En esa regla general estarían ideas específicas sobre lo bueno de tener vacunas, por ejemplo, y lo malo de beber en exceso. Más aún, de las reglas generales se derivarían mandatos más detallados, como la argumentación de matar en defensa propia.

Todas las consideraciones anteriores valen una segunda opinión por una razón solamente: la ley emitida por un gobierno no puede sustituir a la moral. Todo lo que puede aspirar a ser es congruente con ella.

En otras palabras, un gobierno no puede ser el origen de la moral, sólo puede ambicionar actuar de manera moral.

La persona que preguntó de dónde sale la moral respondió que de la ley. Está equivocada de cabo a rabo. Hay varias maneras de llegar a la moral, ninguna de ellas es el gobierno. Puede ser la religión, puede ser la razón, pero jamás una cámara legislativa.

Post Scriptum

Hay más ideas sobre el tema en ContraPeso.info: Limites de la Ley.

El concepto de intervencionismo moral señala a la intromisión de los gobiernos en el terreno moral y que haría posible que los gobernantes dictaran la moral de sus gobernados. Este intervencionismo es una amenaza en contra de la libertad humana, al violar el principio fundamental de la división de poderes.

ContraPeso.info es un proveedor de ideas que explican la realidad económica, política y cultural y que no contienen los medios dominantes. Sostiene el valor de la libertad responsable y sus consecuencias lógicas.



1 comentario en “Jamás Los Legisladores”
  1. ARTURO GUTIERREZ Dijo:

    No señores nada mas falso que lo que usted argumenta, la moral no es, fue ni será jamás una invensión o idea realigiosa. Me pregunto, tiene usted idea de que significa la moral. Estoy seguro que no, veamos por que.

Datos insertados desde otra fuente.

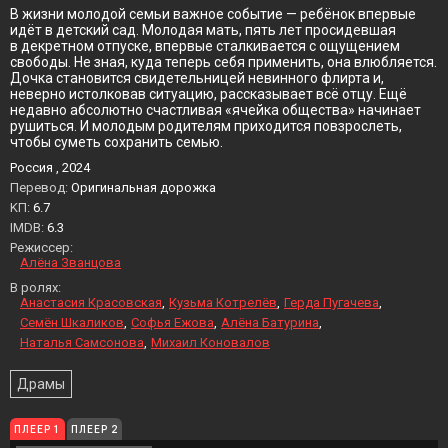
В жизни молодой семьи важное событие — ребёнок впервые
идёт в детский сад. Молодая мать, пять лет просидевшая
в декретном отпуске, впервые сталкивается с ощущением
свободы. Не зная, куда теперь себя применить, она влюбляется.
Дочка становится свидетельницей невинного флирта и,
неверно истолковав ситуацию, рассказывает всё отцу. Ещё
недавно абсолютно счастливая «ячейка общества» начинает
рушиться. И молодым родителям приходится повзрослеть,
чтобы суметь сохранить семью.
Россия , 2024
Перевод:
Оригинальная дорожка
KП:
6.7
IMDB:
6.3
Режиссер:
Алёна Званцова
В ролях:
Анастасия Красовская
Кузьма Котрелёв
Герда Пугачева
Семён Шкаликов
Софья Ежова
Алёна Батурина
Наталья Самсонова
Михаил Коновалов
Драмы
ПЛЕЕР 1
ПЛЕЕР 2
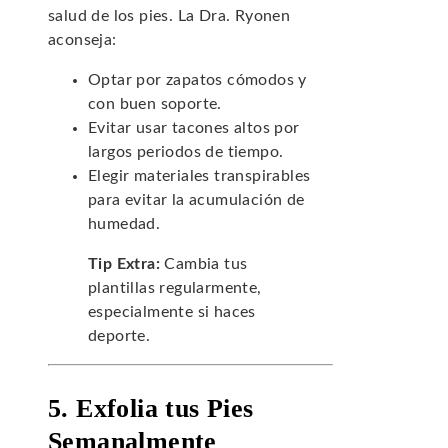
salud de los pies. La Dra. Ryonen
aconseja:
Optar por zapatos cómodos y
con buen soporte.
Evitar usar tacones altos por
largos periodos de tiempo.
Elegir materiales transpirables
para evitar la acumulación de
humedad.
Tip Extra:
Cambia tus
plantillas regularmente,
especialmente si haces
deporte.
5. Exfolia tus Pies
Semanalmente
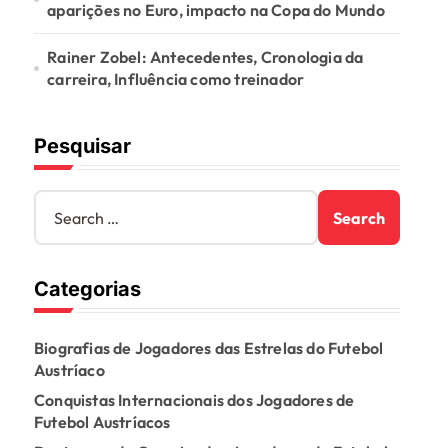
aparições no Euro, impacto na Copa do Mundo
Rainer Zobel: Antecedentes, Cronologia da
carreira, Influência como treinador
Pesquisar
S
e
a
r
Categorias
c
h
f
Biografias de Jogadores das Estrelas do Futebol
o
Austríaco
r
:
Conquistas Internacionais dos Jogadores de
Futebol Austríacos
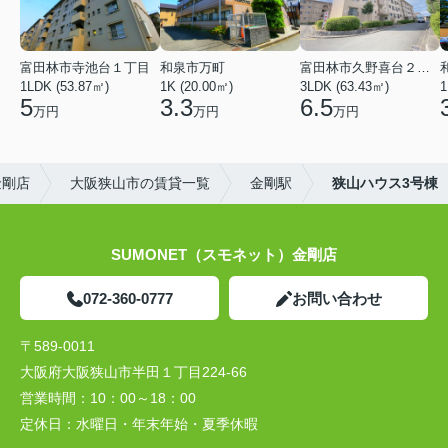
富田林市寺池台１丁目
和泉市万町
富田林市久野喜台２丁目
1LDK (53.87㎡)
1K (20.00㎡)
3LDK (63.43㎡)
1
5
3.3
6.5
万円
万円
万円
金剛店
大阪狭山市の賃貸一覧
金剛駅
狭山ハウス3号棟
SUMONET（スモネット）金剛店
072-360-0777
お問い合わせ
〒589-0011
大阪府大阪狭山市半田１丁目224-66
営業時間：
10：00～18：00
定休日：
水曜日・年末年始・夏季休暇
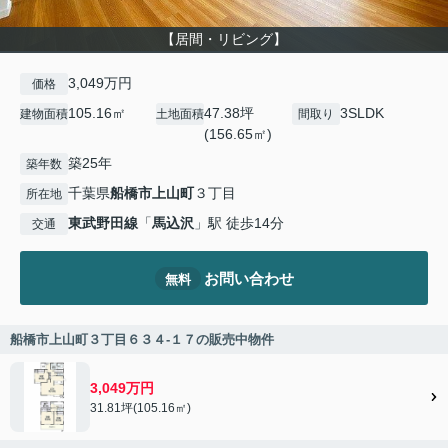
【居間・リビング】
3,049万円
価格
105.16㎡
47.38坪
3SLDK
建物面積
土地面積
間取り
(156.65㎡)
築25年
築年数
千葉県
船橋市
上山町
３丁目
所在地
東武野田線
「
馬込沢
」駅 徒歩14分
交通
お問い合わせ
無料
船橋市上山町３丁目６３４‐１７の販売中物件
3,049万円
31.81坪(105.16㎡)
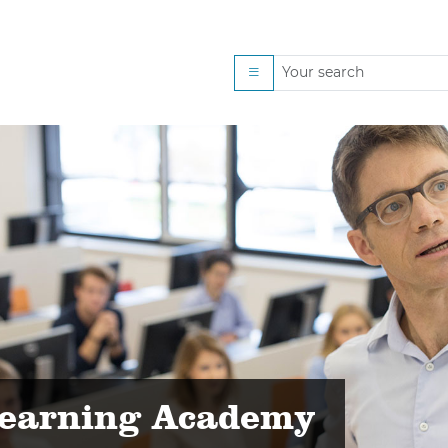
 of Teaching and Learni
Learning Academy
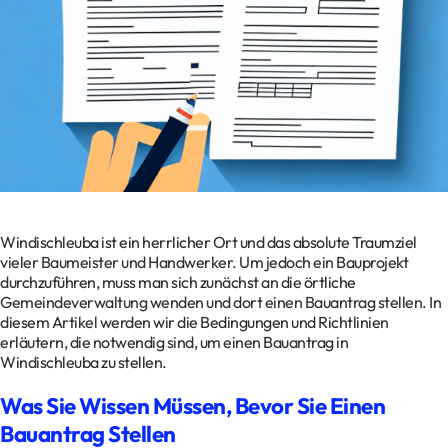
Kontakt
Datenschutz
Impressum
Glossar
Windischleuba ist ein herrlicher Ort und das absolute Traumziel
vieler Baumeister und Handwerker. Um jedoch ein Bauprojekt
durchzuführen, muss man sich zunächst an die örtliche
Gemeindeverwaltung wenden und dort einen Bauantrag stellen. In
diesem Artikel werden wir die Bedingungen und Richtlinien
erläutern, die notwendig sind, um einen Bauantrag in
Windischleuba zu stellen.
Was Sie Wissen Müssen, Bevor Sie Einen
Bauantrag Stellen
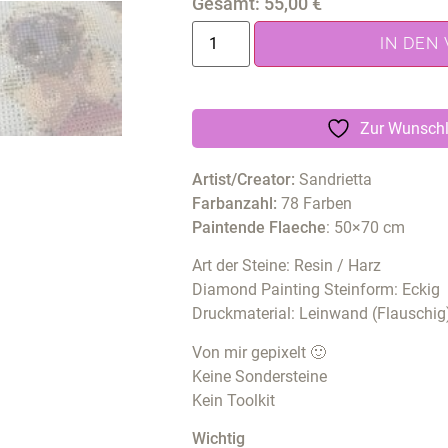
Gesamt:
55,00
€
IN DEN
Zur Wunschl
Artist/Creator:
Sandrietta
Farbanzahl:
78 Farben
Paintende Flaeche
: 50×70 cm
Art der Steine: Resin / Harz
Diamond Painting Steinform: Eckig
Druckmaterial: Leinwand (Flauschig
Von mir gepixelt 🙂
Keine Sondersteine
Kein Toolkit
Wichtig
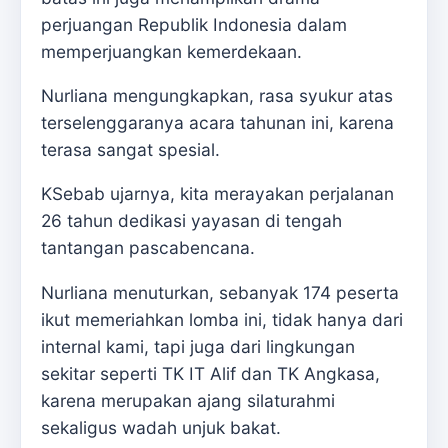
perjuangan Republik Indonesia dalam
memperjuangkan kemerdekaan.
Nurliana mengungkapkan, rasa syukur atas
terselenggaranya acara tahunan ini, karena
terasa sangat spesial.
KSebab ujarnya, kita merayakan perjalanan
26 tahun dedikasi yayasan di tengah
tantangan pascabencana.
Nurliana menuturkan, sebanyak 174 peserta
ikut memeriahkan lomba ini, tidak hanya dari
internal kami, tapi juga dari lingkungan
sekitar seperti TK IT Alif dan TK Angkasa,
karena merupakan ajang silaturahmi
sekaligus wadah unjuk bakat.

    Por principio de cuentas, el termino moral deriva de la palabra moral que significa literalmente costumbre, luego entonces la costumbre es el principio y origen del comportamiento social (si quiere saber sobre ello yo le aconsejo leer John Rawls o cualquier contractualista), de tal manera que la costumbre por escencia es el fundamento no sólo de la Ley sino además del comportamiento moral.

    Ahora bien, la costumbre históricamente ha determinado que los valores tales como el respeto a la vida, a la dignidad, y un largo etcétera, no derivan de lo que nos parece o no estar bien o mal, sino de una tradición histórico social que ha persistido hasta nuestros días, y que plantea que dichos valores no originados por un código moral.

    Errores como los anteriores, son frecuentes cuando se trata de hacer análisis sin contemplar la parte histórico-social, pero sobre todo, cuando se sacan conclusiones como las del articulo “La ley es reconocer esos bienes y actuar en consecuencia”. Conclusiones como esas son comunes cuando no se reflexiona sobre el origen de la moral y la ley como si ambas fueran fenómenos ajenos, nada mas equivocado. La costumbre es la madre de la moral y por supuesto, de la ley.

    NOTA DEL EDITOR: Gracias por su comentario. Ahora es adecuado explicar por qué las costumbres coinciden con ciertos principios comunes a casi todos, por qué coinciden con mandatos morales en tantas religiones, por qué coinciden con especulaciones metafísicas. Si la costumbre es madre de la moral, se caería en un relativismo absoluto.